Personal Injury Lawyers in Manassas – Helicopter Pilot Killed While Crop Dusting Farm

A Carluzzo Rochkind & Smith note:   Following is an excellent article by Virginia Lawyers Weekly.  We did not handle this case, but it brings up important points your personal injury lawyers should be familiar with. For more than 30 years our personal injury lawyers in Manassas have helped clients with such matters in Prince William County, Fairfax County, Woodbridge, and throughout Northern Virginia. If you have any questions or would like to schedule an appointment, please contact our law firm at (703) 361-0776.


Helicopter pilot killed while crop dusting farm

By Virginia Lawyers Weekly – 7/21/2025

Where a crop dusting pilot was killed when his helicopter collided with a low-hanging steel wire, a jury must decide whether the farm owner, renters or a crop consultant had a duty to warn the pilot or whether the pilot was contributorily negligent.

Background
Eugene Kritter was an experienced helicopter pilot who owned and operated a crop dusting company, Kritter Cropdusting. While crop dusting over a farm in North Carolina, his helicopter collided with a low-hanging steel wire. Kritter was killed in the resulting crash. Kritter Cropdusting and Kritter’s estate brought this negligence case against the owners and operators of the farm and, as well as Nutrien Ag Solutions Inc., the pesticide company that retained Kritter Cropdusting, and its consultant, Jordan Elmore.
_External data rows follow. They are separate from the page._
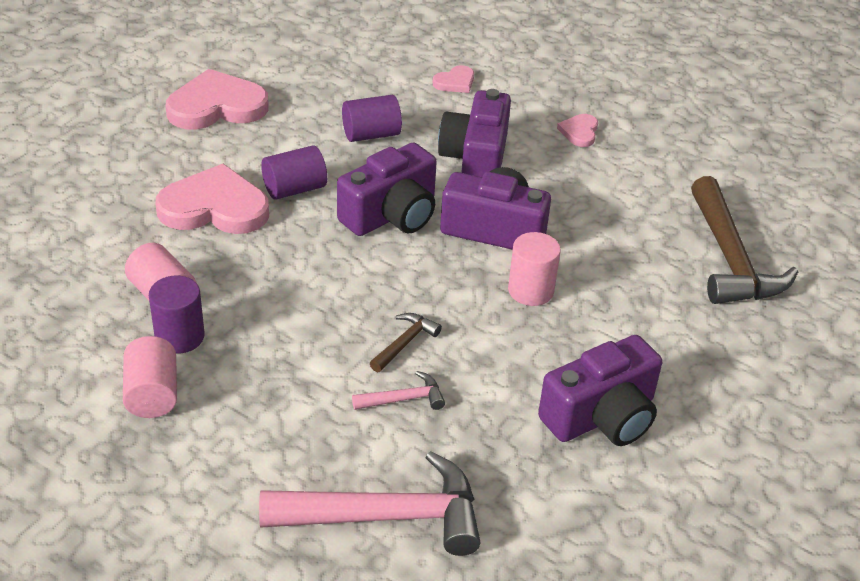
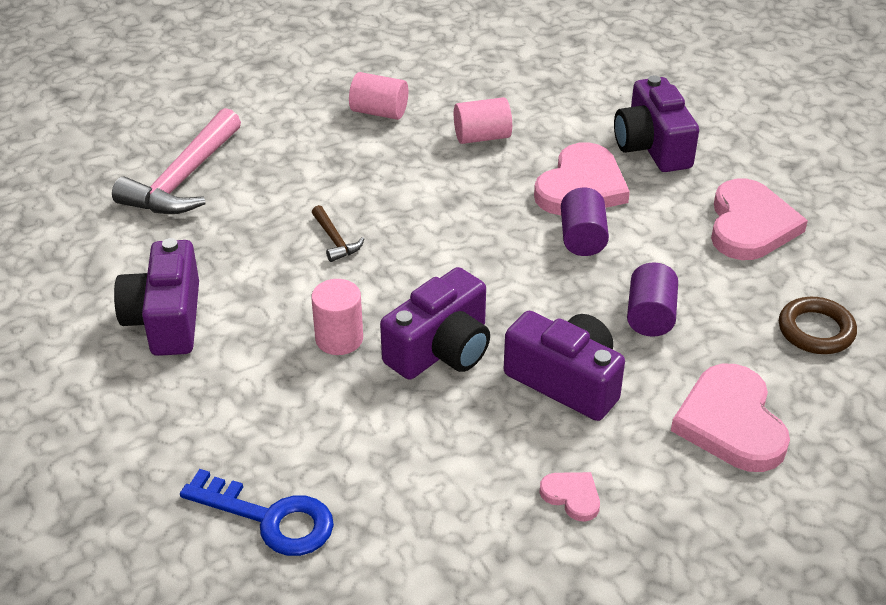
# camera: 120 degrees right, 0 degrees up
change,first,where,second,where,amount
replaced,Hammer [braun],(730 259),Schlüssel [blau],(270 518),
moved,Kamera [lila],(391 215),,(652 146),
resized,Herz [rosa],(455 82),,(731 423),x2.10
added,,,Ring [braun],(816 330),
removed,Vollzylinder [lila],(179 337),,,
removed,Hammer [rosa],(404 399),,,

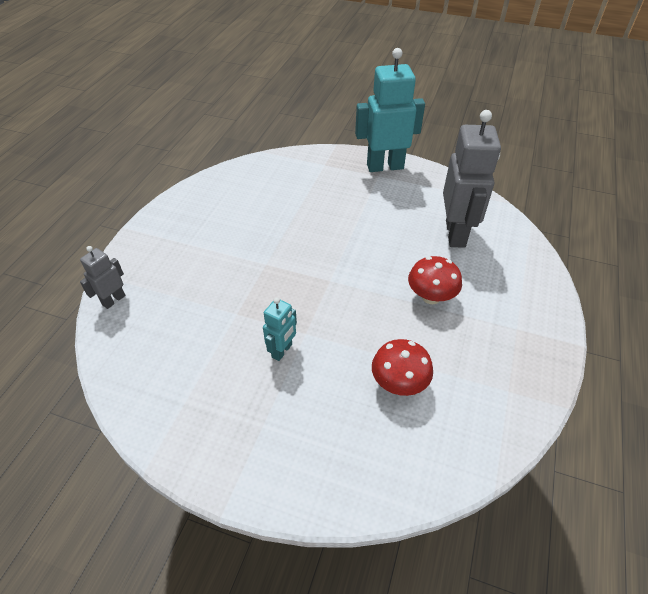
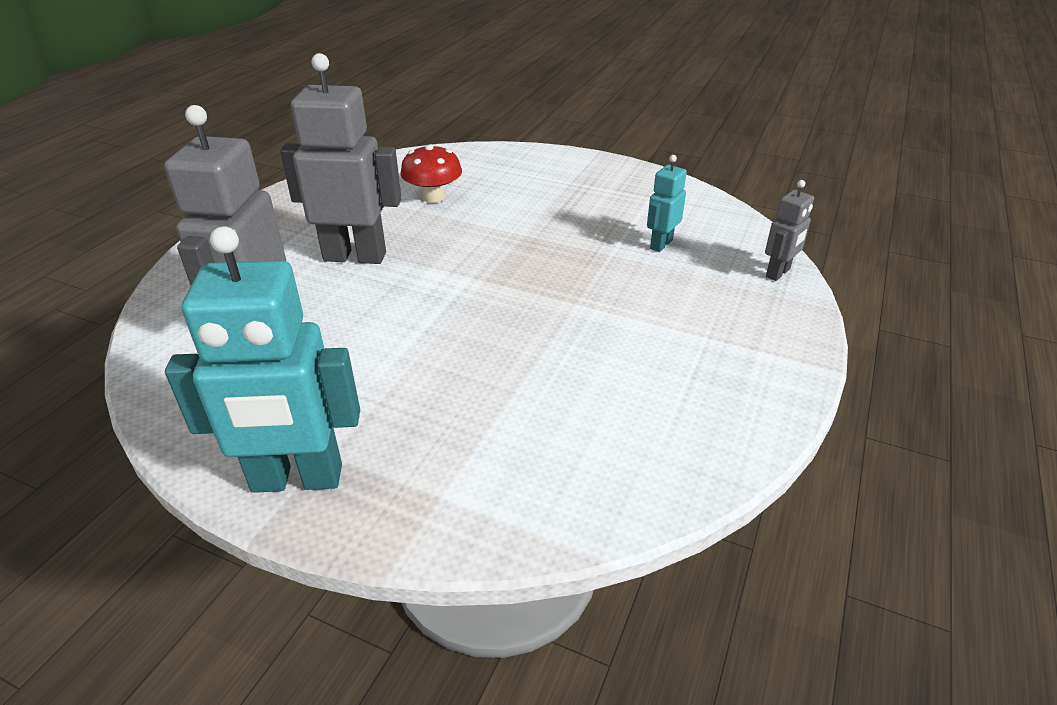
# camera: 175 degrees left, 10 degrees down
change,first,where,second,where,amount
replaced,Pilz [rot],(431 296),Roboter [grau],(355 256),
moved,Roboter [türkis],(282 351),,(660 244),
The district court held that Murry Rayborn Daw and Daw Farms Inc., who leased Rayborn’s land, owed no duty of care to remove or modify the dove wire or to warn Kritter of its existence. It also concluded that neither Nutrien nor Elmore owed Kritter a duty of care under any theory of liability.

Premises liability
Rayborn and Daw Farms contend that as farmers, not helicopter pilots, they could not reasonably have foreseen the hazard that a dove wire would pose to Kritter in flying his helicopter above their property. Accordingly, they argue they had no legal duty to make the property safe or to warn Kritter about the wire.

Under North Carolina negligence law, however, the issue of foreseeability turns on the particular facts of each case. At summary judgment, it was sufficient for Kritter to put forward evidence sufficient for a reasonable jury to find that, upon exercising reasonable care, Rayborn and Daw Farms “should have foreseen that some injury would result.”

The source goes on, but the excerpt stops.